Consider, $\mathbb{Z}[i]$. This is a principal ideal domain. Now the equation $x^2 \equiv -1(\bmod p)$ is solvable if $p\equiv 1(\bmod 4)$. Therefore, $p|(x^2+1)$ for some $x\in \mathbb{Z}$. If $p$ was irreducible then $p$ would also be prime (since the integral domain is a PID and so "irreducible" is equivalent to "prime") and so $p|(x+i)(x-i)\implies p|(x+i) \text{ or }p|(x-i)$. But this is impossible. Therefore, $p$ is reducible and $p=\alpha \beta$ where $\alpha,\beta \in \mathbb{Z}[i]$ and $\alpha,\beta$ are non-units. This means $p^2 = Np = (N\alpha)(N\beta)$ (norm). However, $N\alpha, N\beta \not = 1$ since they are not units and so $N\alpha = N\beta = p$. Therefore, if $\alpha = a+bi$ then it means $N\alpha = p \implies a^2 + b^2 = p$.

Additional problem: Prove that if $p=a^2+b^2$ and $p=c^2+d^2$ where $a,c$ are odd and $b,d$ are even and $a,b,c,d>0$ then $a=c\text{ and }b=d$. In other words, we have a certain level of uniqueness in the decomposition of $p$ into sum of squares.

3. Ah yes, I was having trouble seeing why p is reducible.

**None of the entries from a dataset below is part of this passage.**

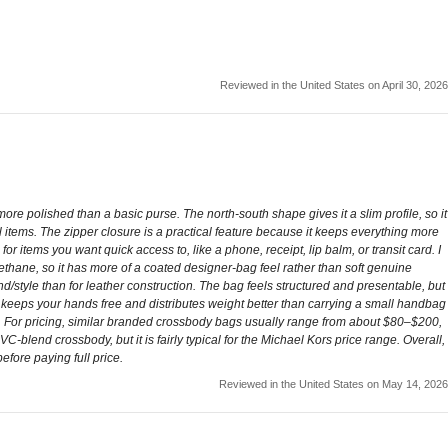
Reviewed in the United States on April 30, 2026
ore polished than a basic purse. The north-south shape gives it a slim profile, so it
ll items. The zipper closure is a practical feature because it keeps everything more
 items you want quick access to, like a phone, receipt, lip balm, or transit card. I
ethane, so it has more of a coated designer-bag feel rather than soft genuine
/style than for leather construction. The bag feels structured and presentable, but
t keeps your hands free and distributes weight better than carrying a small handbag
ms. For pricing, similar branded crossbody bags usually range from about $80–$200,
-blend crossbody, but it is fairly typical for the Michael Kors price range. Overall,
efore paying full price.
Reviewed in the United States on May 14, 2026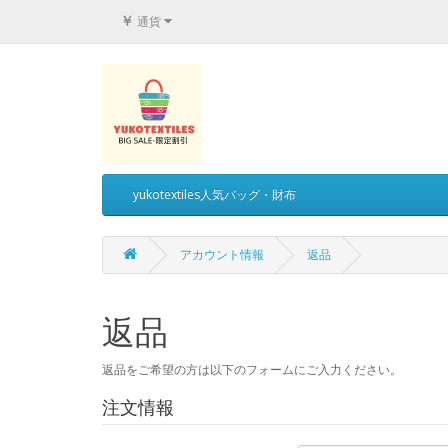
￥
通貨
yukotextiles人気バッグ・財布
アカウント情報
返品
返品
返品をご希望の方は以下のフォームにご入力ください。
注文情報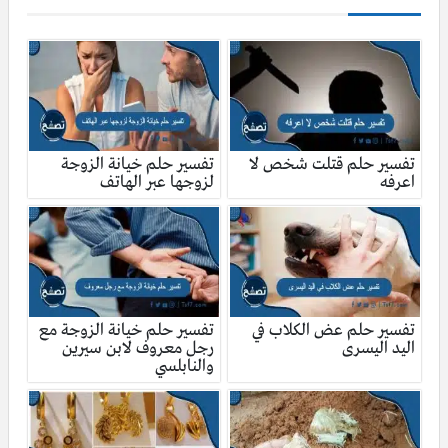
تفسير حلم قتلت شخص لا
تفسير حلم خيانة الزوجة
اعرفه
لزوجها عبر الهاتف
تفسير حلم عض الكلاب في
تفسير حلم خيانة الزوجة مع
اليد اليسرى
رجل معروف لابن سيرين
والنابلسي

4. Here is a very elementary way of proving this result. Remember if $p\equiv 1(\bmod 4)$ then there is $a$ so that $a^2 \equiv -1(\bmod p)$. There is an elementary way of showing this too, just let $a = \left( \tfrac{p-1}{2} \right)!$ and use Wilson's theorem. But whatever, we will accept this result.

We need a Lemma first: let $(b,p)=1$ then there exists $x,y$ with $0 < |x|,|y| < \sqrt{p}$ so that $bx\equiv y(\bmod p)$.

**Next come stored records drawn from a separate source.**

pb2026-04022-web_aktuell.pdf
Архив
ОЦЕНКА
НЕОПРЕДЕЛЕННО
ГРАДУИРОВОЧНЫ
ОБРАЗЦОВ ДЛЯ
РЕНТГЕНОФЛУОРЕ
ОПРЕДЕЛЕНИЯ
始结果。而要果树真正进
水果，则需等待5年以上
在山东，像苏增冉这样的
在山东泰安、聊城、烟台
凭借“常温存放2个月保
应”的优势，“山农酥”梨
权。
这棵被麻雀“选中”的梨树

To prove this let $n = [\sqrt{p}]+1$. And define $S = \{bx - y | 0\leq x,y \leq n-1\}$. The set $S$ has at most $n^2$ different values. Since $n^2 > p$ and there are only two $p$ residue classes of mod $p$ it means there are $bx_1 - y_1\text{ and }bx_2 - y_2$ so that $bx_1 - y_1 \equiv bx_2 - y_2(\bmod p)$ and $x_1\not = x_2$ or $y_1\not = y_2$ (by pigeonhole principle). If $x_1 = x_2$ then by considering this congruence it would mean $y_1 = y_2$, which is a contradiction. Similarly if $y_1 = y_2$ then it would force $x_1=x_2$, which is a contradiction. Therefore, $x_1\not =x_2 , ~ y_1\not = y_2$. Thus, we have $b(x_1 - x_2) \equiv (y_1 - y_2)(\bmod p)$. Set $x=x_1-x_2, ~ y=y_1-y_2$ and we see that $0 < |x|,|y| \leq n-1 < \sqrt{p}$. Remember that $x^2,y^2 < p \implies x^2+y^2 < 2p$, thus $k$ must be equal to $1$.

Now we can prove that $p$ is a sum of two squares. Let $a$ be a square root of $-1$ mod $p$ i.e. in less fancy language $a^2\equiv -1(\bmod p)$. Pick integers $x,y$ so that $ax\equiv y(\bmod p)$ and $0 < |x|,|y| < \sqrt{p}$. Therefore, $-x^2 \equiv a^2x^2 = (ax)^2 \equiv y^2(\bmod p)$. Thus, $p|(x^2+y^2) \implies x^2+y^2 = pk$ for some $k\in \mathbb{Z}^+$. We will complete the proof if we can show $k=1$.